* Problem details:
The lines to return begin at the one containing "root of tail: (95, 581)" and end at the final line of the material; output them exactly and only them.
====== Entries provided
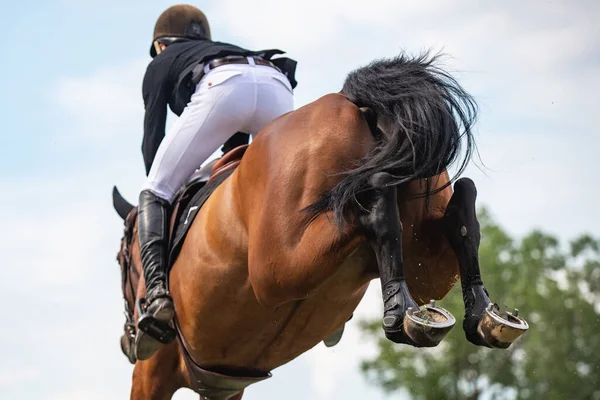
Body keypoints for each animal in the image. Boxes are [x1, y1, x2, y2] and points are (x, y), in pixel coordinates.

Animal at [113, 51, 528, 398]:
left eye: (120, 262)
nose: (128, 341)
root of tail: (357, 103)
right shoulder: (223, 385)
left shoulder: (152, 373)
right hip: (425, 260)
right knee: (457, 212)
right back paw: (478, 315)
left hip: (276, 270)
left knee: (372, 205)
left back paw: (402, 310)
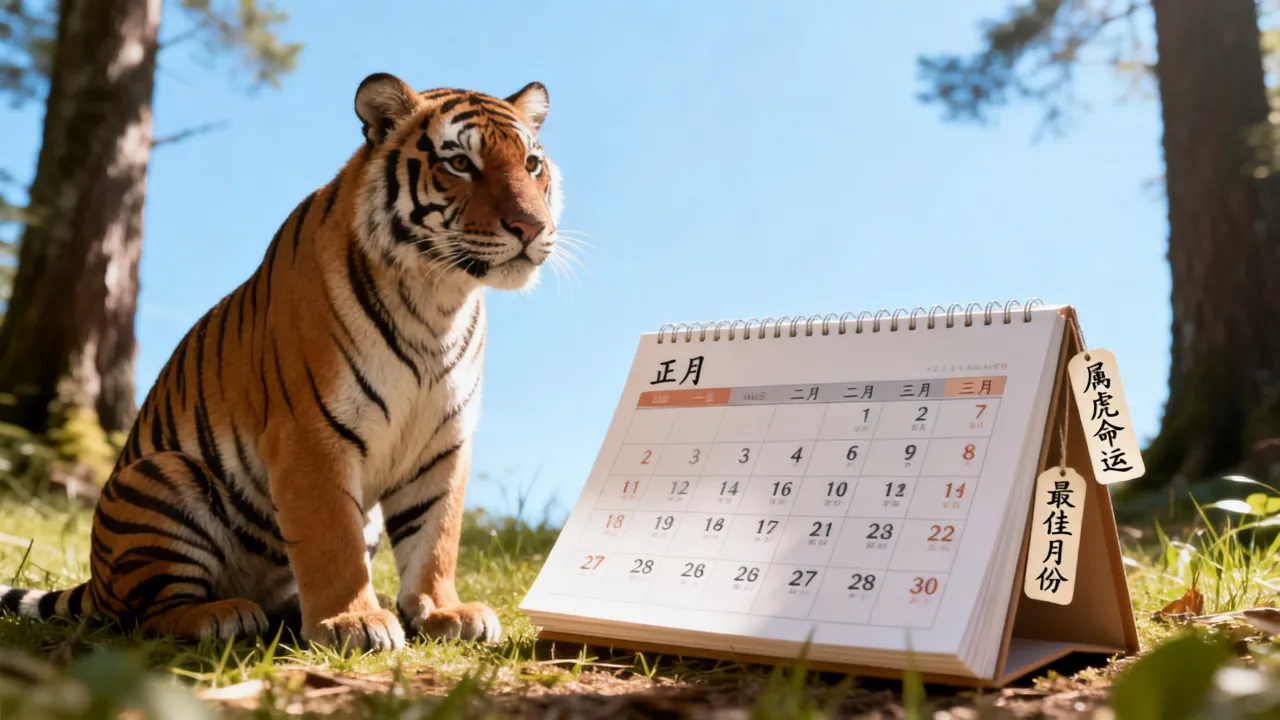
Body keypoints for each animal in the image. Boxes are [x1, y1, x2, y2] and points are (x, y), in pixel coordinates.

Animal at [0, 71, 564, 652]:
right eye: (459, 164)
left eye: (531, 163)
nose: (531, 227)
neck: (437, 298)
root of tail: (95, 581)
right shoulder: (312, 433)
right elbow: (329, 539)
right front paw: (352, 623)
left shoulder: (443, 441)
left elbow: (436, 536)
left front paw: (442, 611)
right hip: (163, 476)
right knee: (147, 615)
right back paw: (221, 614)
============
* Written reply:
root of tail: (95, 581)
right shoulder: (312, 433)
right elbow: (329, 539)
right front paw: (352, 623)
left shoulder: (443, 441)
left elbow: (436, 536)
left front paw: (442, 611)
right hip: (163, 476)
right knee: (147, 615)
right back paw: (221, 614)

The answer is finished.